READING PASSAGE.
********

Pokora v. Wabash Railway Co.

292 U.S. 98, 54 S. Ct. 580, 78 L. Ed. 1149, 1934 U.S. LEXIS 701, 91 A.L.R. 1049
CourtSupreme Court of the United States
DecidedApril 2, 1934
Docket585
StatusPublished
Cited by172 cases

This text of 292 U.S. 98 (Pokora v. Wabash Railway Co.) is published on Counsel Stack Legal Research, covering Supreme Court of the United States primary law. Counsel Stack provides free access to over 12 million legal documents including statutes, case law, regulations, and constitutions.

Bluebook
Pokora v. Wabash Railway Co., 292 U.S. 98, 54 S. Ct. 580, 78 L. Ed. 1149, 1934 U.S. LEXIS 701, 91 A.L.R. 1049 (1934).

Opinion

Mr. Justice Cardozo

delivered the opinion of the Court.

John Pokora, driving his truck across a railway grade crossing in the city of Springfield, Illinois, was struck by a train and injured. Upon the trial of his suit for damages, the District Court held that he had been guilty of contributory negligence, and directed a verdict for the defendant. The Circuit Court of Appeals (one judge dissenting) affirmed, 66 F. (2d) 166, resting its judgment on the opinion of this court in B. & O. R. Co. v. Goodman, 275 U.S. 66. A writ of certiorari brings the case here.

Pokora was an ice dealer, and had come to the crossing to load his truck with ice. The tracks of the Wabash Railway are laid along Tenth Street, which runs north and south. There is a crossing at Edwards Street running east and west. Two ice depots are on opposite comers of Tenth and Edward Streets, one at the northeast comer, the other at the southwest. Pokora, driving west along Edwards Street, stopped at the first of these corners to get his load of ice, but found so many trucks ahead of him that he decided to try the depot on the other side of the way. In this crossing of the railway, the accident occurred.

********

DATA RECORDS.

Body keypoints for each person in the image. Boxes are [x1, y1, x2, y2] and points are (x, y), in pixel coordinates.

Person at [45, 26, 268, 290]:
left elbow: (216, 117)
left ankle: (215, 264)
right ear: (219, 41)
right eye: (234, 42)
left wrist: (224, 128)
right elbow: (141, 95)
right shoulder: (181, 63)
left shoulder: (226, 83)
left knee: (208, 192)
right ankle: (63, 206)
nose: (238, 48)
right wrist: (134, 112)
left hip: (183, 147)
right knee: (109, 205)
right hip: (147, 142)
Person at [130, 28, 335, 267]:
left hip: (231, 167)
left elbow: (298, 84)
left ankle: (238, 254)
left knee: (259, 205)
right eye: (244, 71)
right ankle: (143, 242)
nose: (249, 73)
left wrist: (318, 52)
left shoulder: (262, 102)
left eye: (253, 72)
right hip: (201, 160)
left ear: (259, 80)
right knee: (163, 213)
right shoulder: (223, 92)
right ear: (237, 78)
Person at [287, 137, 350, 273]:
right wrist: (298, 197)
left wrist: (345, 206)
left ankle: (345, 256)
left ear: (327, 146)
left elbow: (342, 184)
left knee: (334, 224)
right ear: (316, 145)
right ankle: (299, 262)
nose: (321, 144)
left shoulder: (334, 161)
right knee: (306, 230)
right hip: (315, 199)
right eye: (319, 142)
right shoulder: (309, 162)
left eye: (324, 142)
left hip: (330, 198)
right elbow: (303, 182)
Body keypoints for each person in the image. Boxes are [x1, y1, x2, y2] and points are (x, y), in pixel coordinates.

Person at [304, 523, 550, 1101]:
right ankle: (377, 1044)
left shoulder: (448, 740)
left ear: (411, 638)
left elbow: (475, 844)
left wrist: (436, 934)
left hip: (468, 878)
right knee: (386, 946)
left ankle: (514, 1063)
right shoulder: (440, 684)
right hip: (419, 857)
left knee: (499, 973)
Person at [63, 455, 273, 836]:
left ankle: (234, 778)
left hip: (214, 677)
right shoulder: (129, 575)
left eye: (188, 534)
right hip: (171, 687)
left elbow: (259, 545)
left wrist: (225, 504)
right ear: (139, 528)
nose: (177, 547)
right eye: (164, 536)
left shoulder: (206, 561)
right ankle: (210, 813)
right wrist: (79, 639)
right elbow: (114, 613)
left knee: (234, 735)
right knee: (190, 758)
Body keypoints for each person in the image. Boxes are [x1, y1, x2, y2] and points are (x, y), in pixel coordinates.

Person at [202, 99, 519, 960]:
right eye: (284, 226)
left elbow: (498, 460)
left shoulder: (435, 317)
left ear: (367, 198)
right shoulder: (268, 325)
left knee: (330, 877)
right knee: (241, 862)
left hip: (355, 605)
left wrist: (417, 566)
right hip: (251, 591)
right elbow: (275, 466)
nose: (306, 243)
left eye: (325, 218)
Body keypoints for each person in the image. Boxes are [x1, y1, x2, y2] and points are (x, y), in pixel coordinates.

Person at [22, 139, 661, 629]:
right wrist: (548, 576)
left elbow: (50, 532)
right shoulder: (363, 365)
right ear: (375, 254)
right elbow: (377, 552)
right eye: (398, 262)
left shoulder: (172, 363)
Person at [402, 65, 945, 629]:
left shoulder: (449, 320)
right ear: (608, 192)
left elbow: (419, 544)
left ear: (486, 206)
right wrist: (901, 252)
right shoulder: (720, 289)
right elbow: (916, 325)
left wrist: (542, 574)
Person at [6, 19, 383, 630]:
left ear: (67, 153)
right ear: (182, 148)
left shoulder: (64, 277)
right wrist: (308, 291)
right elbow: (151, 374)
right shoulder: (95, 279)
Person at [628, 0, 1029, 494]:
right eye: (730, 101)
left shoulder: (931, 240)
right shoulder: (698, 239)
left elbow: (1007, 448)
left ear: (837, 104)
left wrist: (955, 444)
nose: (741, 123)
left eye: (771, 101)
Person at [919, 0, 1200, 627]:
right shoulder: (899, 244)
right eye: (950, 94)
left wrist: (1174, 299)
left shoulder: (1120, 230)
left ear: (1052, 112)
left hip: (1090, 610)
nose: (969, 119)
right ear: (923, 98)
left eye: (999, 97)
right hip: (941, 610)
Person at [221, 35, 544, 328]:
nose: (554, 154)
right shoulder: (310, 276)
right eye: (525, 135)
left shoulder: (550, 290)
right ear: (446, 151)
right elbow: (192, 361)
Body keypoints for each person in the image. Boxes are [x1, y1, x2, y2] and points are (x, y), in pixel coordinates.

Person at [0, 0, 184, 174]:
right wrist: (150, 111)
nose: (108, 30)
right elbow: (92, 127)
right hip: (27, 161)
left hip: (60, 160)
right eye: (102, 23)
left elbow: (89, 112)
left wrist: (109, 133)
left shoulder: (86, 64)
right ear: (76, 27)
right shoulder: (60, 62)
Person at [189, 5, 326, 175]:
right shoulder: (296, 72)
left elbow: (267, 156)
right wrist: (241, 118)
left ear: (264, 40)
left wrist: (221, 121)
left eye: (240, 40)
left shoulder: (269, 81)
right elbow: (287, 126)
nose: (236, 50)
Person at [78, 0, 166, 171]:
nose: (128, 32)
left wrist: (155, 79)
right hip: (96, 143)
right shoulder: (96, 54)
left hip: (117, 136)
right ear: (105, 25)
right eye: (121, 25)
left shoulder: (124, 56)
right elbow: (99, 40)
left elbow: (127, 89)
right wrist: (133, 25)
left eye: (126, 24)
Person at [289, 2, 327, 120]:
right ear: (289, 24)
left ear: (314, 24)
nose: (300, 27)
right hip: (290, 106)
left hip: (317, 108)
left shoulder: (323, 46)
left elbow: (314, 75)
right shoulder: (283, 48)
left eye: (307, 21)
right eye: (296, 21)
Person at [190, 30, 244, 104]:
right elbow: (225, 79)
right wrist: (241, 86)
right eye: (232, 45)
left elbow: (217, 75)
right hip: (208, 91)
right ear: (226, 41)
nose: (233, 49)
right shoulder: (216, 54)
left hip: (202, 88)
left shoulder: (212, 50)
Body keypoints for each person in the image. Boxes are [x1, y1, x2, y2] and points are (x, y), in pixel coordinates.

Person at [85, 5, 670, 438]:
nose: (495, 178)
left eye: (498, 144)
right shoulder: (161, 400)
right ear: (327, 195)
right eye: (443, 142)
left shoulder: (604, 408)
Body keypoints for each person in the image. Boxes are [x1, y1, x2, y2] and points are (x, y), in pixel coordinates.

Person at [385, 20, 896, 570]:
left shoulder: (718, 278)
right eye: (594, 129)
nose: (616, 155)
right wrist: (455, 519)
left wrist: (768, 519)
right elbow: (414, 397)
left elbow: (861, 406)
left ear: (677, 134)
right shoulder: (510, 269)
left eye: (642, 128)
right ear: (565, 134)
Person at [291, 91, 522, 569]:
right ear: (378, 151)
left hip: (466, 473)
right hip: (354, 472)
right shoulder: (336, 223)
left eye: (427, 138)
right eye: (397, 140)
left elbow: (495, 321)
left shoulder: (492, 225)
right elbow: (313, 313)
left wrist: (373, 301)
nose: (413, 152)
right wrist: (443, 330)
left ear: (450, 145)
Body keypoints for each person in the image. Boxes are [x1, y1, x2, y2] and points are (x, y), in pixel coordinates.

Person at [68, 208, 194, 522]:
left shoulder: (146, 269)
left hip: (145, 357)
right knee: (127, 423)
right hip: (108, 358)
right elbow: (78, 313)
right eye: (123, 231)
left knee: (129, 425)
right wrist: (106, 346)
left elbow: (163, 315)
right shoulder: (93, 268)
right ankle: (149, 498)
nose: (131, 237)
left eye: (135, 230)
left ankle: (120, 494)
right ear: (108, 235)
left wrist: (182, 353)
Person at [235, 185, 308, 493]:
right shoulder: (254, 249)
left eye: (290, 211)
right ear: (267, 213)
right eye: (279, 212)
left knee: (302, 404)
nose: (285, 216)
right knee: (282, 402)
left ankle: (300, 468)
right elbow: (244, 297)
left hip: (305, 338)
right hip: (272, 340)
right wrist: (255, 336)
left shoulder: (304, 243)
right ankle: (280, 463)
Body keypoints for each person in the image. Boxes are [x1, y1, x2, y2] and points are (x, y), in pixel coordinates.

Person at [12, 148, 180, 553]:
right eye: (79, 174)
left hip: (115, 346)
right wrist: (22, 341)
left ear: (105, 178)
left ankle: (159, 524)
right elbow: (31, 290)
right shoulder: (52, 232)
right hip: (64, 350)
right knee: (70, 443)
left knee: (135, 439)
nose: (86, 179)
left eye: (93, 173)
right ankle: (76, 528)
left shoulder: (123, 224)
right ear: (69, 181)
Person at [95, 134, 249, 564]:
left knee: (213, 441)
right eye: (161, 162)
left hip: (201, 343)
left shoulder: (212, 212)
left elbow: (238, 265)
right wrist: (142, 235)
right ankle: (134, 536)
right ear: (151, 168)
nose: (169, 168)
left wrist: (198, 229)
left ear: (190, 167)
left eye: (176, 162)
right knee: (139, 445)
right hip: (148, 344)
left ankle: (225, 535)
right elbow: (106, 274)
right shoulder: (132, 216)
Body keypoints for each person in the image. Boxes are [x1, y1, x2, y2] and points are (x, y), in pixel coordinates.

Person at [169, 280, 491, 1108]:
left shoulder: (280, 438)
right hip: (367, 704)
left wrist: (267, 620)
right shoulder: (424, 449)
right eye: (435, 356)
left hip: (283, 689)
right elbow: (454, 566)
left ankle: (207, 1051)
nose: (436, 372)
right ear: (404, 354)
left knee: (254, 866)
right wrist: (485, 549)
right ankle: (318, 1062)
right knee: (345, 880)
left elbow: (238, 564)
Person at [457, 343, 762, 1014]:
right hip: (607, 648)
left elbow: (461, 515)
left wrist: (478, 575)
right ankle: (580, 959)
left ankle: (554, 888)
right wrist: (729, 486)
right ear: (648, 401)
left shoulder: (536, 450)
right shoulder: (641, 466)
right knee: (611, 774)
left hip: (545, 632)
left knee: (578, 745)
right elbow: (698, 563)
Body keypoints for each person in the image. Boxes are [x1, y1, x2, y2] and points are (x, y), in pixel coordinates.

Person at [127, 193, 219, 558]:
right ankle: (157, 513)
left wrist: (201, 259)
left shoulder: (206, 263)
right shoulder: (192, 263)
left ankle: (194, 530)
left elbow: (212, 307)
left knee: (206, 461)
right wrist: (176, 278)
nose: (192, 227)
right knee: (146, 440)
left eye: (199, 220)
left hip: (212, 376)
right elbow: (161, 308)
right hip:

********

TASK 1. List every court named on the Pokora v. Wabash Railway Co. page.
TASK 2. In the Pokora v. Wabash Railway Co. opinion, why did Pokora decide to try the ice depot on the other side of the way?

PROBLEM SOLUTION 1.
Supreme Court of the United States
District Court
Circuit Court of Appeals

PROBLEM SOLUTION 2. He found so many trucks ahead of him at the first depot.